Check out the simple exercise equipment you can use in the privacy of your own home without a gym membership.
8. How Much Water to Lose Weight?
Here’s the little discussed method to get those pounds gone….drinking more water.
And drinking more water works!
Very few of us are drinking enough water for good health to start with, but now you need to be sure you are drinking the daily minimum, plus more.
The minimum for any good health is 8-8oz glasses a day.
That’s the minimum requirement, but you need to drink more than that to flush the fat cells out of your body and lose weight.
9. Should I Tell Others About My Weight Loss Plans
Don’t keep your diet a secret.
Put yourself on the spot!
Tell everyone you come into contact with what you are doing, and why.
Talk your new lifestyle up, and throw all of your old clothes away. Burn those bridges, so there’s only one way to go!
You can lose weight, Just say so!
10. How to Get Motivated to Start a Diet?
Stop living with that internal voice that continues to remind you that you are overweight.
No one needs to remind you that you are overweight. You know it’s hurting your health and your self esteem.

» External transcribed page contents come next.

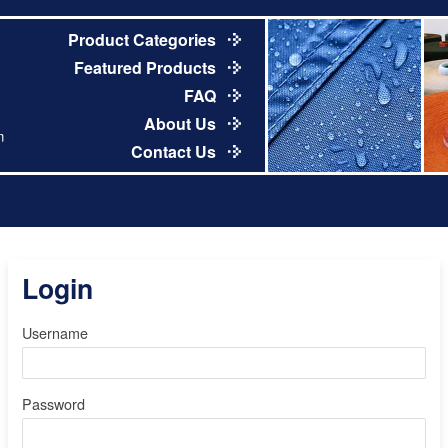
Product Categories
Featured Products
FAQ
About Us
m
Contact Us
Login
Username
Password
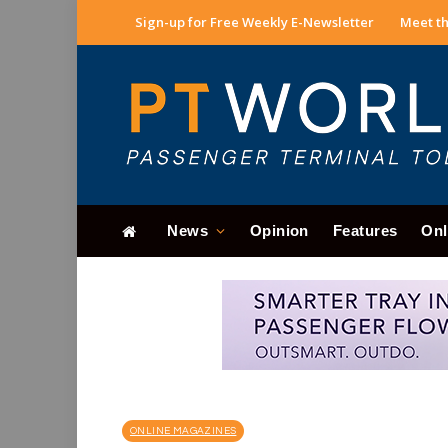
Sign-up for Free Weekly E-Newsletter
Meet th
News
Opinion
Features
Onl
ONLINE MAGAZINES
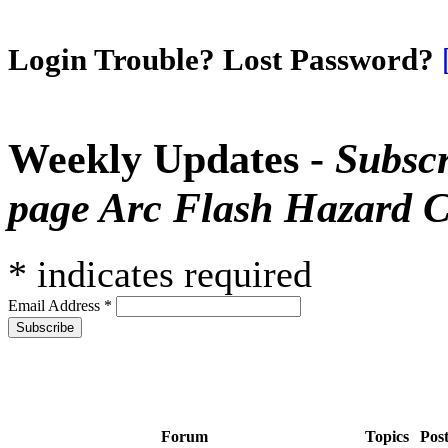
Login Trouble? Lost Password?
Weekly Updates -
Subscr
page Arc Flash Hazard C
*
indicates required
Email Address
*
Forum
Topics
Pos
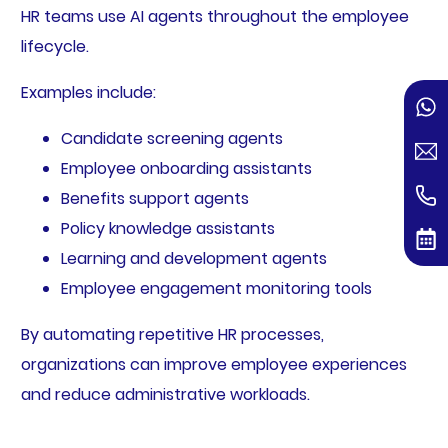
HR teams use AI agents throughout the employee
lifecycle.
Examples include:
Candidate screening agents
Employee onboarding assistants
Benefits support agents
Policy knowledge assistants
Learning and development agents
Employee engagement monitoring tools
By automating repetitive HR processes,
organizations can improve employee experiences
and reduce administrative workloads.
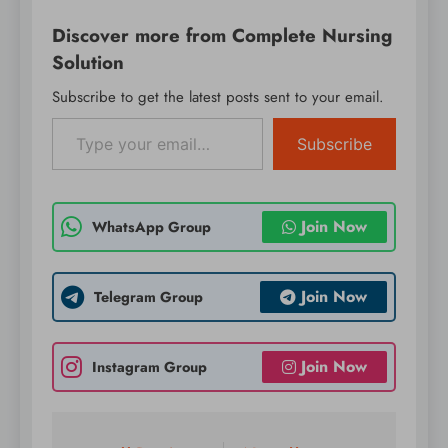
WordPress on
Discover more from Complete Nursing
production or mission-
critical websites.
Solution
Instead, it’s
Subscribe to get the latest posts sent to your email.
recommended to
Type your email…
evaluate RC1 on a test
server…
Subscribe
Join Now
WhatsApp Group
Join Now
Telegram Group
Join Now
Instagram Group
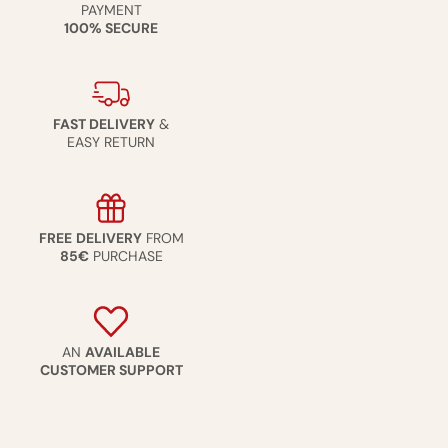
PAYMENT
100% SECURE
FAST DELIVERY
&
EASY RETURN
FREE
DELIVERY
FROM
85€
PURCHASE
AN
AVAILABLE
CUSTOMER SUPPORT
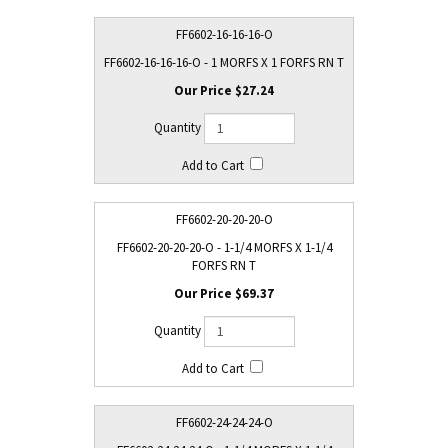
FF6602-16-16-16-O
FF6602-16-16-16-O - 1 MORFS X 1 FORFS RN T
$27.24
FF6602-20-20-20-O
FF6602-20-20-20-O - 1-1/4 MORFS X 1-1/4
FORFS RN T
$69.37
FF6602-24-24-24-O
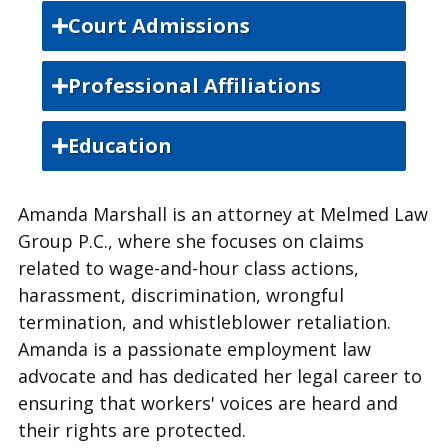
Court Admissions
Indiana State Bar
Professional Affiliations
Indiana State Bar Association
Education
Lamar University, Bachelor of Science
Amanda Marshall is an attorney at Melmed Law
Paul M Hebert Law Center- Louisiana
Group P.C., where she focuses on claims
State University, Juris Doctor
related to wage-and-hour class actions,
harassment, discrimination, wrongful
termination, and whistleblower retaliation.
Amanda is a passionate employment law
advocate and has dedicated her legal career to
ensuring that workers' voices are heard and
their rights are protected.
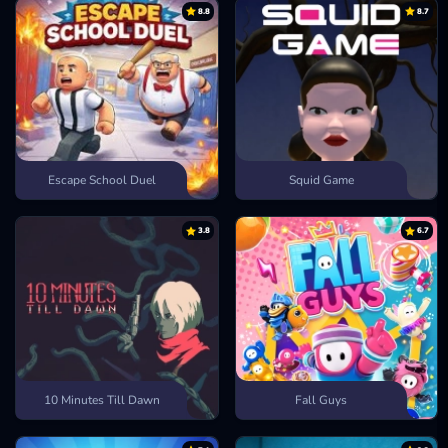
8.8
8.7
Escape School Duel
Squid Game
3.8
6.7
10 Minutes Till Dawn
Fall Guys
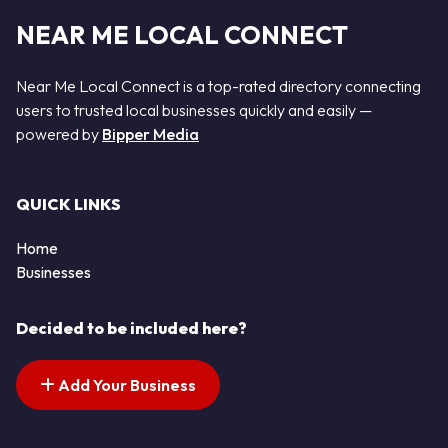
NEAR ME LOCAL CONNECT
Near Me Local Connect is a top-rated directory connecting
users to trusted local businesses quickly and easily —
powered by
Bipper Media
QUICK LINKS
Home
Businesses
Decided to be included here?
Add Your Business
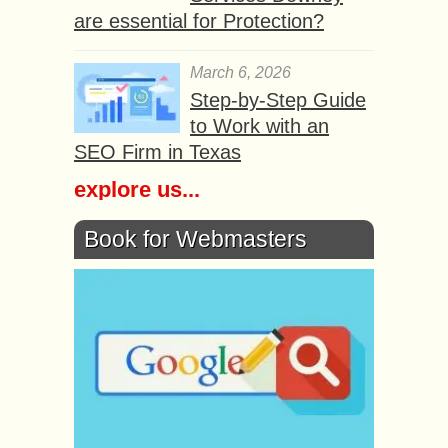
are essential for Protection?
March 6, 2026
Step-by-Step Guide
to Work with an
SEO Firm in Texas
explore us...
Book for Webmasters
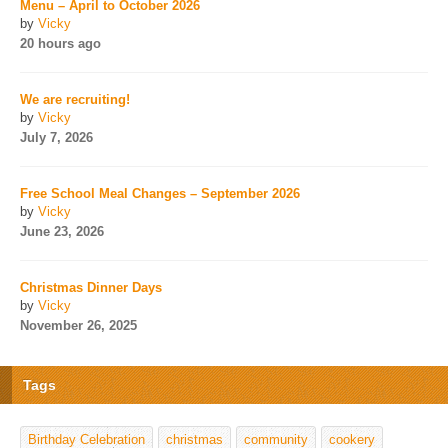
Menu – April to October 2026
by
Vicky
20 hours ago
We are recruiting!
by
Vicky
July 7, 2026
Free School Meal Changes – September 2026
by
Vicky
June 23, 2026
Christmas Dinner Days
by
Vicky
November 26, 2025
Tags
Birthday Celebration
christmas
community
cookery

But sometimes we just can’t find the trigger to pull and get started.
It seems easier to keep on the familiar path.
But think about how much life you are loosing when you continue on like you are today?

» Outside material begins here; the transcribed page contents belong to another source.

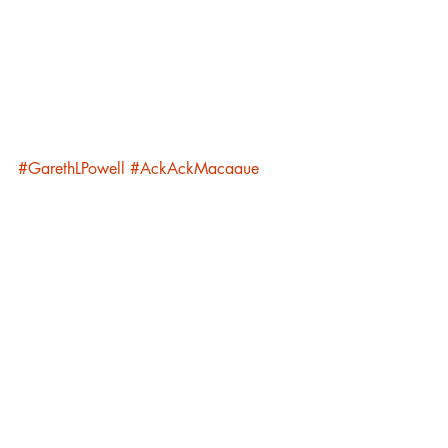
#GarethLPowell
#AckAckMacaque
#EmbersofWar
#Writing
#CWAgencyUK
#AlexanderCochrane
Luna Family
Academia Lunare
Recent Posts
See All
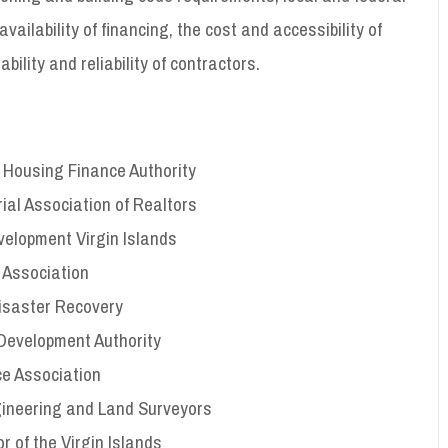
ailability of financing, the cost and accessibility of
ability and reliability of contractors.
ds Housing Finance Authority
orial Association of Realtors
velopment Virgin Islands
 Association
 Disaster Recovery
 Development Authority
ce Association
ngineering and Land Surveyors
r of the Virgin Islands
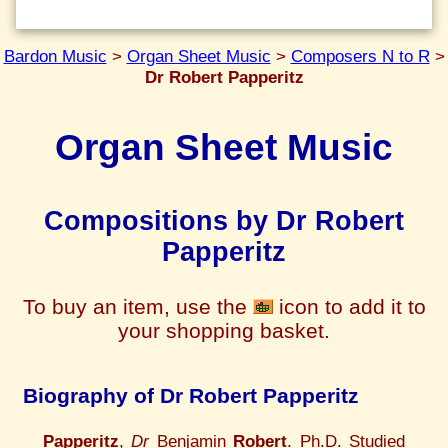
Bardon Music
>
Organ Sheet Music
>
Composers N to R
>
Dr Robert Papperitz
Organ Sheet Music
Compositions by Dr Robert
Papperitz
To buy an item, use the
icon to add it to
your shopping basket.
Biography of Dr Robert Papperitz
Papperitz
,
Dr
Benjamin
Robert
. Ph.D. Studied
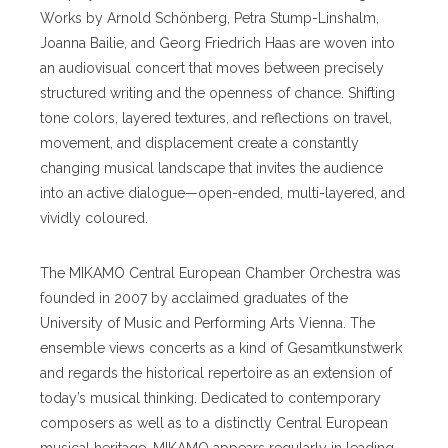
Works by Arnold Schönberg, Petra Stump-Linshalm,
Joanna Bailie, and Georg Friedrich Haas are woven into
an audiovisual concert that moves between precisely
structured writing and the openness of chance. Shifting
tone colors, layered textures, and reflections on travel,
movement, and displacement create a constantly
changing musical landscape that invites the audience
into an active dialogue—open-ended, multi-layered, and
vividly coloured.
The MIKAMO Central European Chamber Orchestra was
founded in 2007 by acclaimed graduates of the
University of Music and Performing Arts Vienna. The
ensemble views concerts as a kind of Gesamtkunstwerk
and regards the historical repertoire as an extension of
today’s musical thinking. Dedicated to contemporary
composers as well as to a distinctly Central European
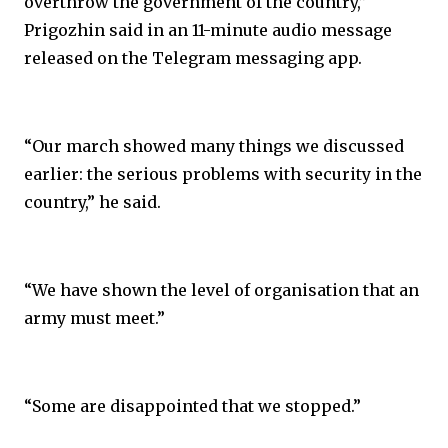
overthrow the government of the country,”
Prigozhin said in an 11-minute audio message
released on the Telegram messaging app.
“Our march showed many things we discussed
earlier: the serious problems with security in the
country,” he said.
“We have shown the level of organisation that an
army must meet.”
“Some are disappointed that we stopped.”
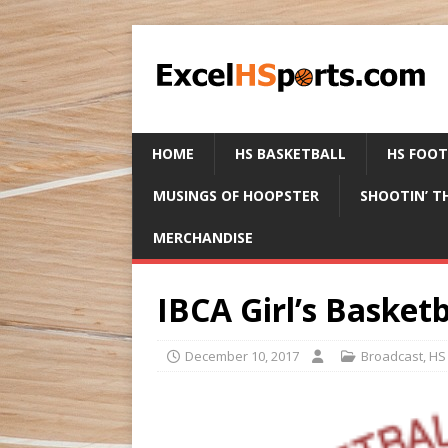
HOME
HS BASKETBALL
HS FOO
MUSINGS OF HOOPSTER
SHOOTIN’ T
MERCHANDISE
IBCA Girl’s Basketb
December 10, 2017
Broadcast
,
HS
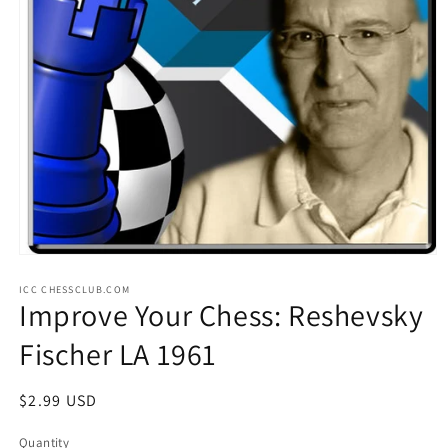
Open
media
ICC CHESSCLUB.COM
1
Improve Your Chess: Reshevsky
in
modal
Fischer LA 1961
Regular
$2.99 USD
price
Quantity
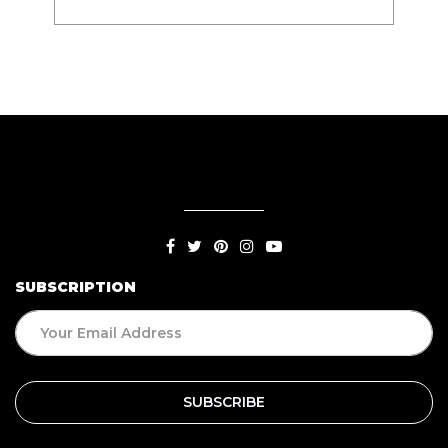
SUBSCRIPTION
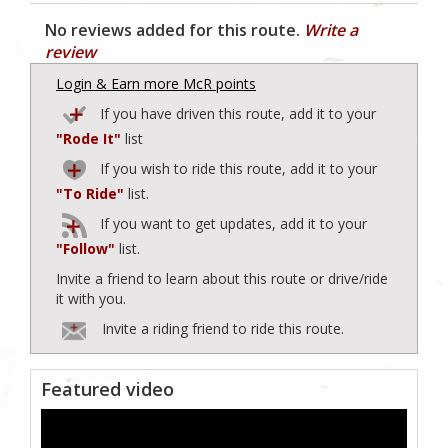
No reviews added for this route.
Write a
review
Login & Earn more McR points
If you have driven this route, add it to your
"Rode It"
list
If you wish to ride this route, add it to your
"To Ride"
list.
If you want to get updates, add it to your
"Follow"
list.
Invite a friend to learn about this route or drive/ride
it with you.
Invite a riding friend to ride this route.
Featured video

Think about how much better you will feel, how much more energy you will have, how much better you will feel about yourself, and how good you will look when you finally do lose that weight.
Seriously, it’s too easy to just think about losing weight:
While steadily grazing on your favorite fat foods.

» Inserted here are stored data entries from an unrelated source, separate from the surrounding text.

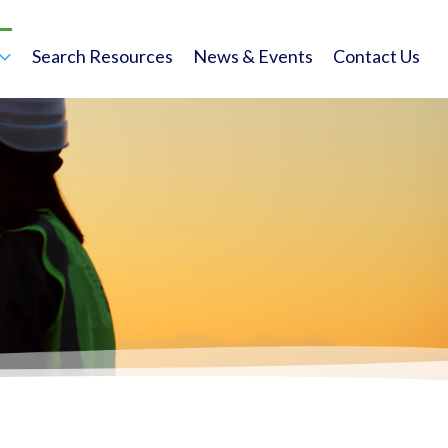
Search Resources
News & Events
Contact Us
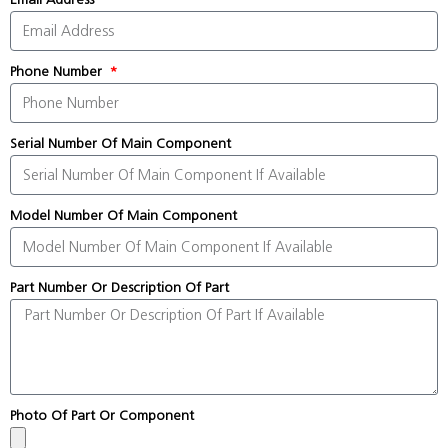
Phone Number
Serial Number Of Main Component
Model Number Of Main Component
Part Number Or Description Of Part
Photo Of Part Or Component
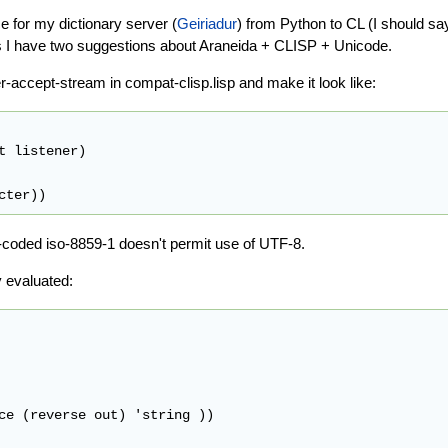
ce for my dictionary server (
Geiriadur
) from Python to CL (I should sa
ess I have two suggestions about Araneida + CLISP + Unicode.
r-accept-stream in compat-clisp.lisp and make it look like:
t listener)

rd-coded iso-8859-1 doesn't permit use of UTF-8.
y evaluated:
ce (reverse out) 'string ))
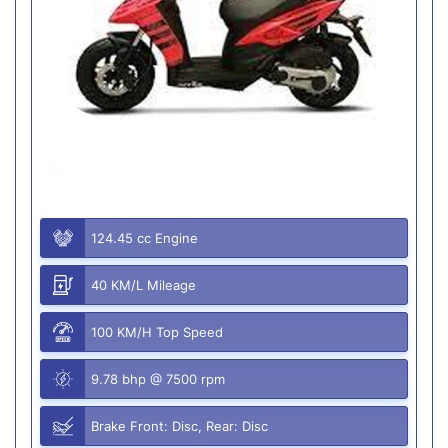
124.45 cc Engine
40 KM/L Mileage
100 KM/H Top Speed
9.78 bhp @ 7500 rpm
Brake Front: Disc, Rear: Disc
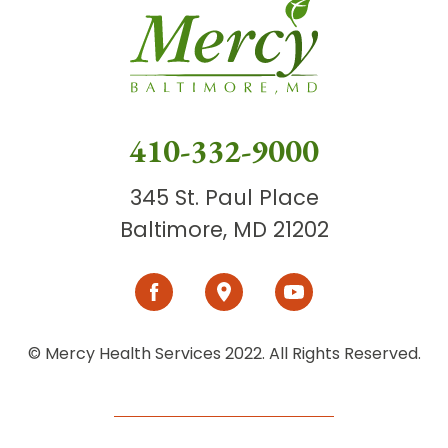
410-332-9000
345 St. Paul Place
Baltimore, MD 21202
© Mercy Health Services 2022. All Rights Reserved.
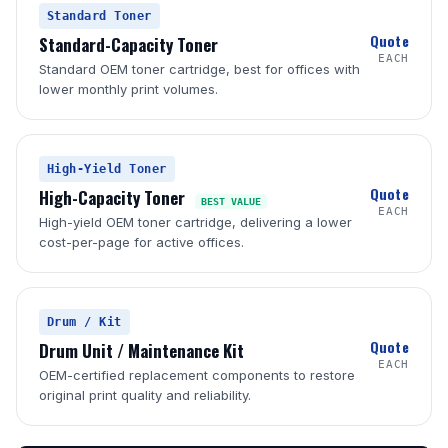
Standard Toner
Quote
Standard-Capacity Toner
EACH
Standard OEM toner cartridge, best for offices with
lower monthly print volumes.
High-Yield Toner
Quote
High-Capacity Toner
BEST VALUE
EACH
High-yield OEM toner cartridge, delivering a lower
cost-per-page for active offices.
Drum / Kit
Quote
Drum Unit / Maintenance Kit
EACH
OEM-certified replacement components to restore
original print quality and reliability.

Don’t let this chance pass, think this thing through, make your plans, and see it through.
Why Can’t I lose Any Weight in a Nutshell
As you can see there are a lot of legitimate reasons why you can’t lose any weight. However, I would submit (based on my own weight problems) that the real reason most of us have a problem is this: The volume of food we eat far outweighs the physical activity in our lives.
Humans weren’t really made to eat 3 meals a day. Neither were we made to consume a regular intake of sugary snacks throughout the day.
We were not designed to sit, or stand in one place, all day. In fact, there is a new medical problem these days referred to as “sitting disease“.
The Best and Healthiest Way to Lose Weight
✪ Eat More Small Meals
Instead of gorging yourself on two or three meals a day, try eating very small meals 5-6 times a day. Of course the trick to eating several times a day, is to be sure that you are eating miniscule amounts of food each time.
I found that eating some cooked food, nuts, raw vegetables and small amounts of fruit all through the day keeps me satisfied. I never get hungry and my blood levels stay the same all day so I don’t experience the normal sluggish times after a meal.
Weight loss will be slower, but more permanent. You’ll find you have more energy and feel better all the time.
✪ Implement Intermittent Fasting
I’ve found that when I am impatient to lose the pounds I can move to one meal a day. In fact, when nothing else works, if you have the fortitude, this can make your body start using fat stores pretty fast.
This is easier for me than counting calories throughout the day. I spend most of my days sitting at a desk. Not only can it be boring which causes me crave food, it burns no calories to speak of.
If I eat the normal 3 meals a day, I consume far more calories than I can possibly burn — even with regular exercise. You might find intermittent fasting to be just the ticket to jump starting your diet.
Trying to lose and maintain a healthy weight can be a major battle. Today’s fast paced society makes staying at our best weight even more difficult.
We are all different with different responses to changing anything about our life. But if you are serious about losing weight you will get serious.
Most all of can see success when we eat smaller portions, stay on a diet of wholesome foods rich in nutrients, and get the exercise we need. Break the habit of eating foods that have no nutritional value, become health conscious, and make losing weight easy and permanent.